TASK BRIEF: Make a verbatim copy of the records; pictures stay out.
DATA FOR REVIEW: Begin
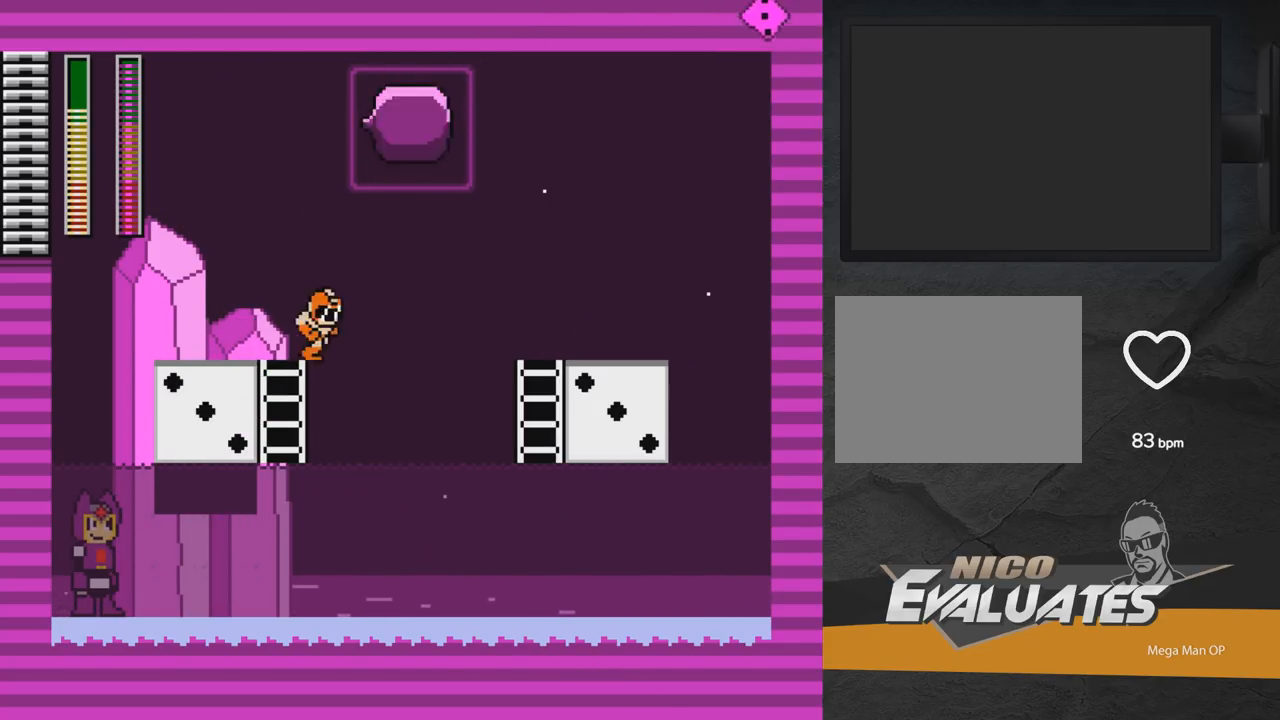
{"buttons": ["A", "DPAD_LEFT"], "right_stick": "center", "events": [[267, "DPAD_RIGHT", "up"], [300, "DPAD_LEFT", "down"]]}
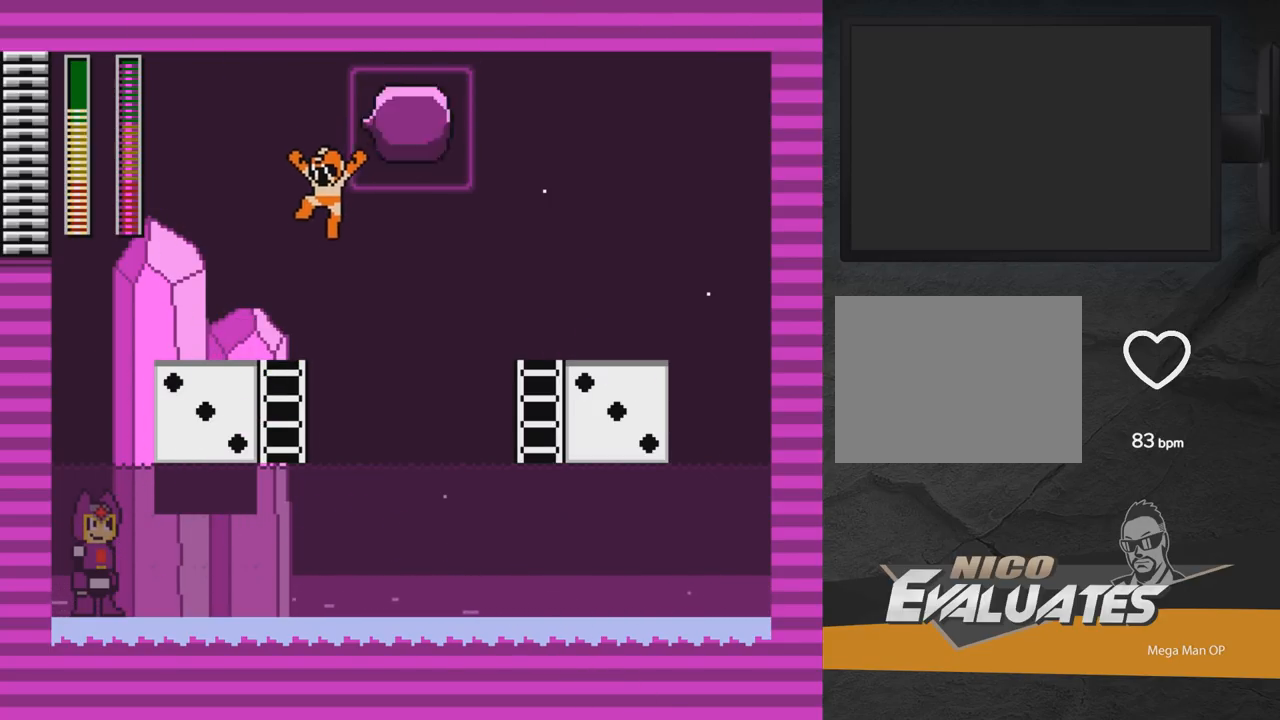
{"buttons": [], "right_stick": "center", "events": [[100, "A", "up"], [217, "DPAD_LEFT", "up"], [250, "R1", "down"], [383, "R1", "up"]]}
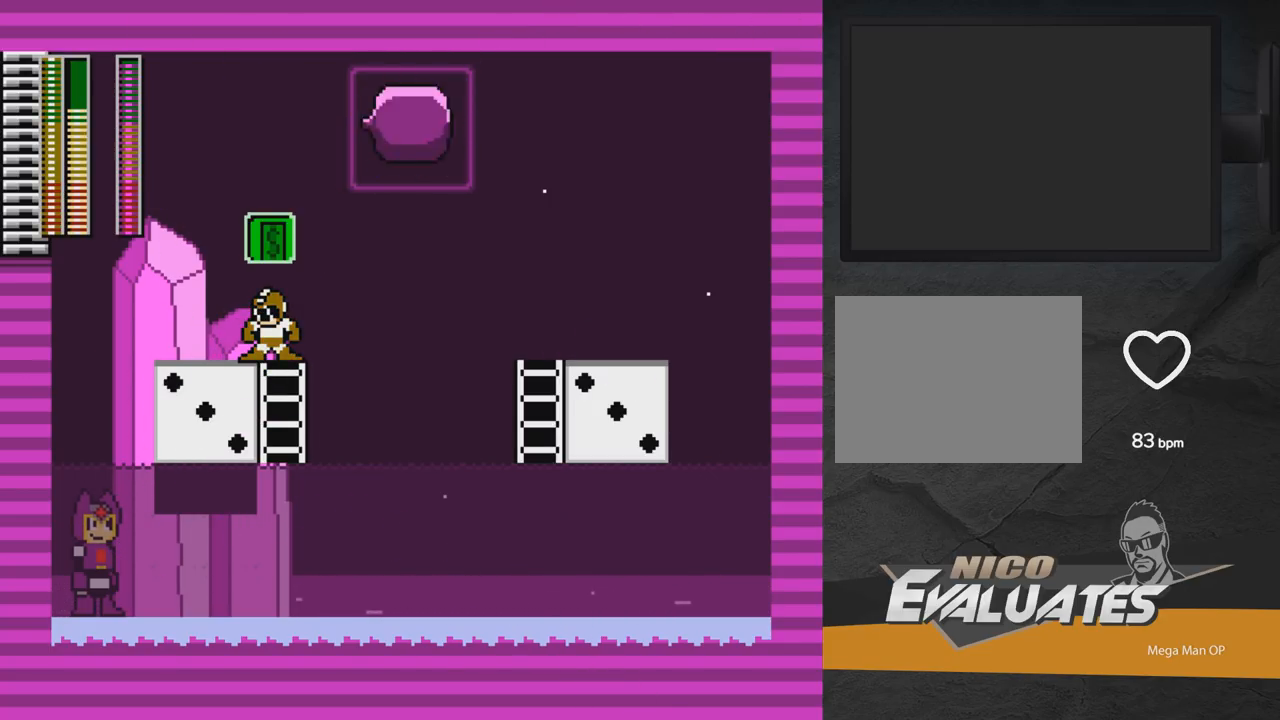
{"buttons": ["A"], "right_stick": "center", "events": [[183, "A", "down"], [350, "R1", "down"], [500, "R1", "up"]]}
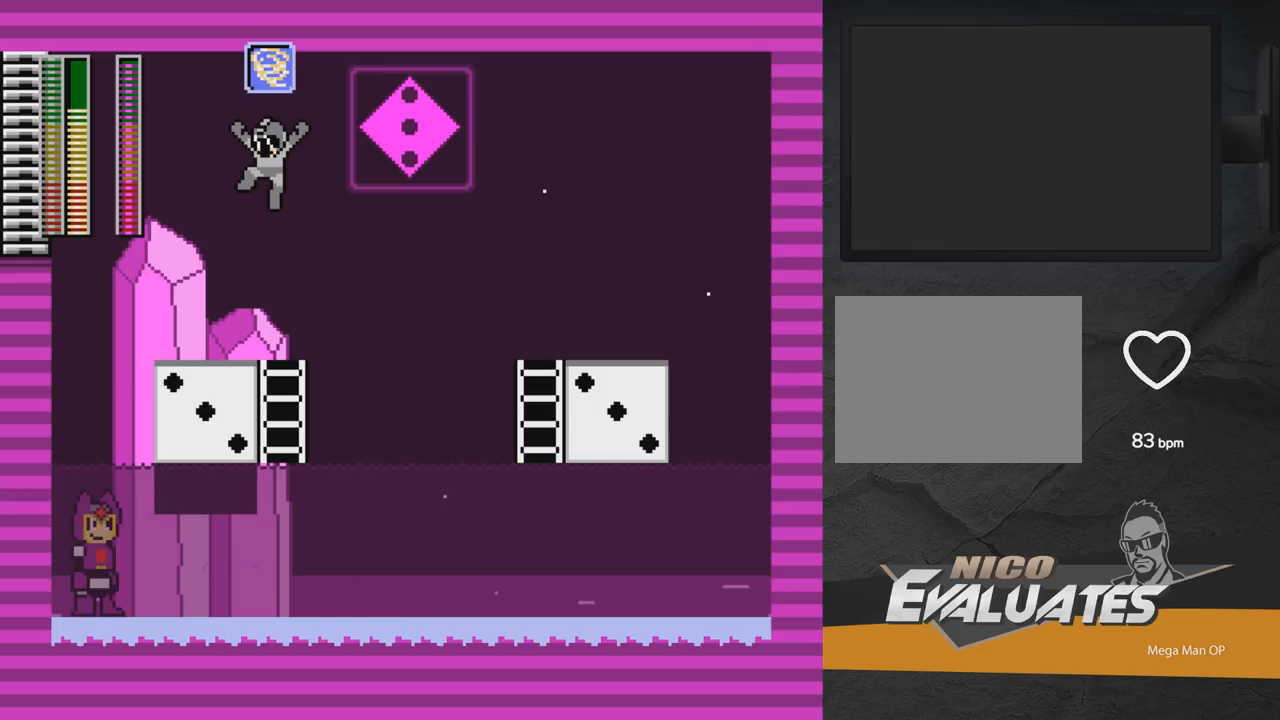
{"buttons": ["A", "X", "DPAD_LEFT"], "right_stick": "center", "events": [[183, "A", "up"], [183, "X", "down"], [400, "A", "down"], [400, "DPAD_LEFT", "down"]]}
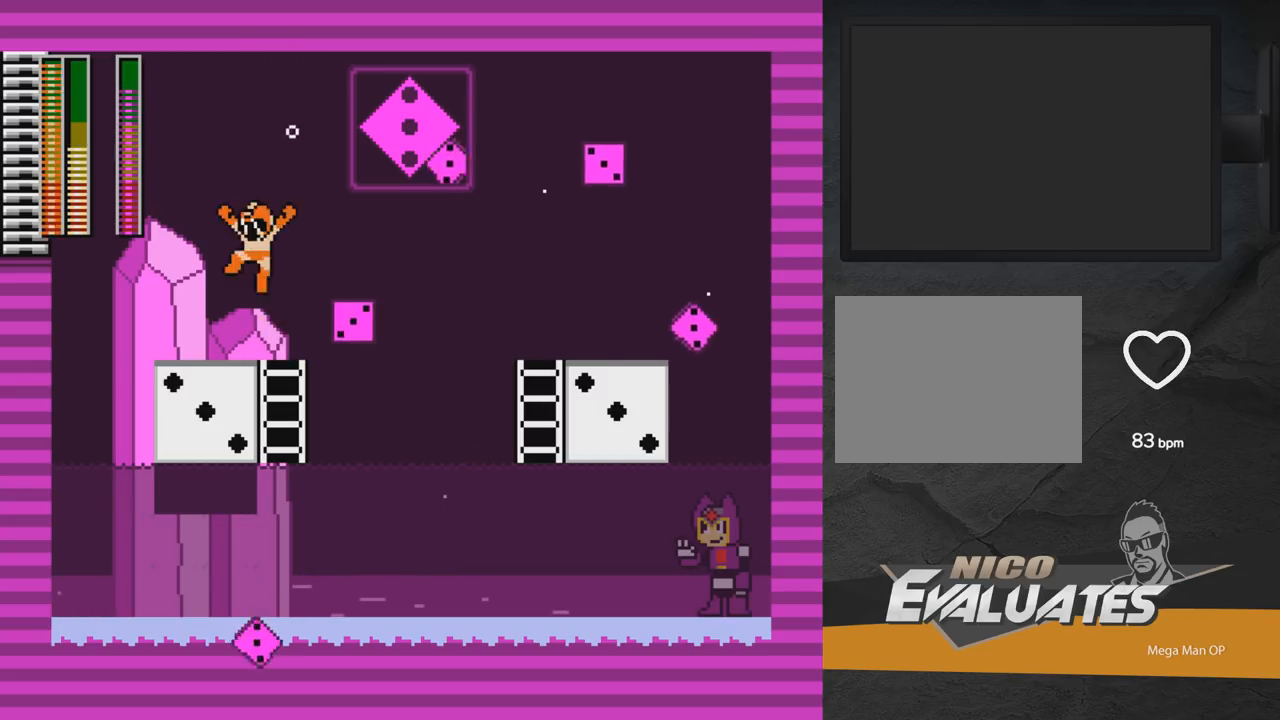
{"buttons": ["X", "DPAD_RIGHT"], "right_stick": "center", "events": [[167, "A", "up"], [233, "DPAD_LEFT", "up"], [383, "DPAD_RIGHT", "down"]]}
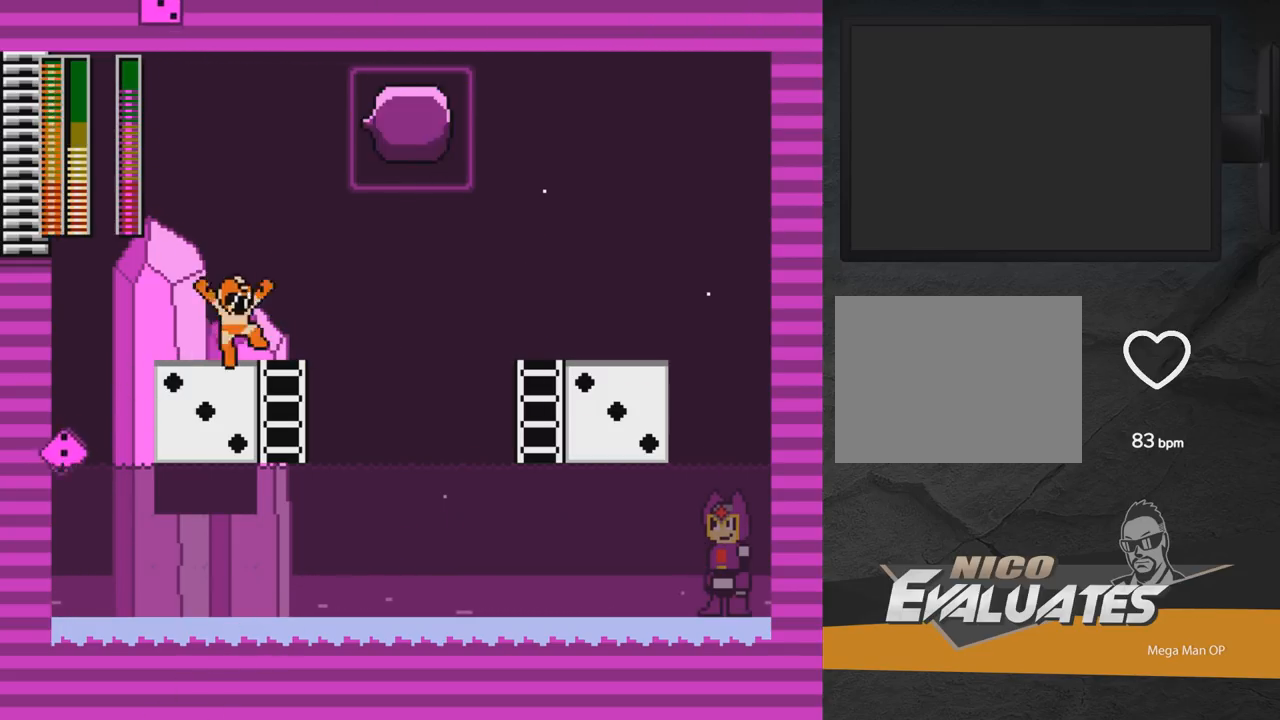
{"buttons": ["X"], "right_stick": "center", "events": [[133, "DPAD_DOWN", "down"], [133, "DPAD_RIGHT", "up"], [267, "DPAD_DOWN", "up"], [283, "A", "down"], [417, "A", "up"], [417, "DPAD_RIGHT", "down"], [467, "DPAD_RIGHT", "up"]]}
DATA FOR REVIEW: End
TASK ANSWER:
{"buttons": ["A", "DPAD_LEFT"], "right_stick": "center", "events": [[267, "DPAD_RIGHT", "up"], [300, "DPAD_LEFT", "down"]]}
{"buttons": [], "right_stick": "center", "events": [[100, "A", "up"], [217, "DPAD_LEFT", "up"], [250, "R1", "down"], [383, "R1", "up"]]}
{"buttons": ["A"], "right_stick": "center", "events": [[183, "A", "down"], [350, "R1", "down"], [500, "R1", "up"]]}
{"buttons": ["A", "X", "DPAD_LEFT"], "right_stick": "center", "events": [[183, "A", "up"], [183, "X", "down"], [400, "A", "down"], [400, "DPAD_LEFT", "down"]]}
{"buttons": ["X", "DPAD_RIGHT"], "right_stick": "center", "events": [[167, "A", "up"], [233, "DPAD_LEFT", "up"], [383, "DPAD_RIGHT", "down"]]}
{"buttons": ["X"], "right_stick": "center", "events": [[133, "DPAD_DOWN", "down"], [133, "DPAD_RIGHT", "up"], [267, "DPAD_DOWN", "up"], [283, "A", "down"], [417, "A", "up"], [417, "DPAD_RIGHT", "down"], [467, "DPAD_RIGHT", "up"]]}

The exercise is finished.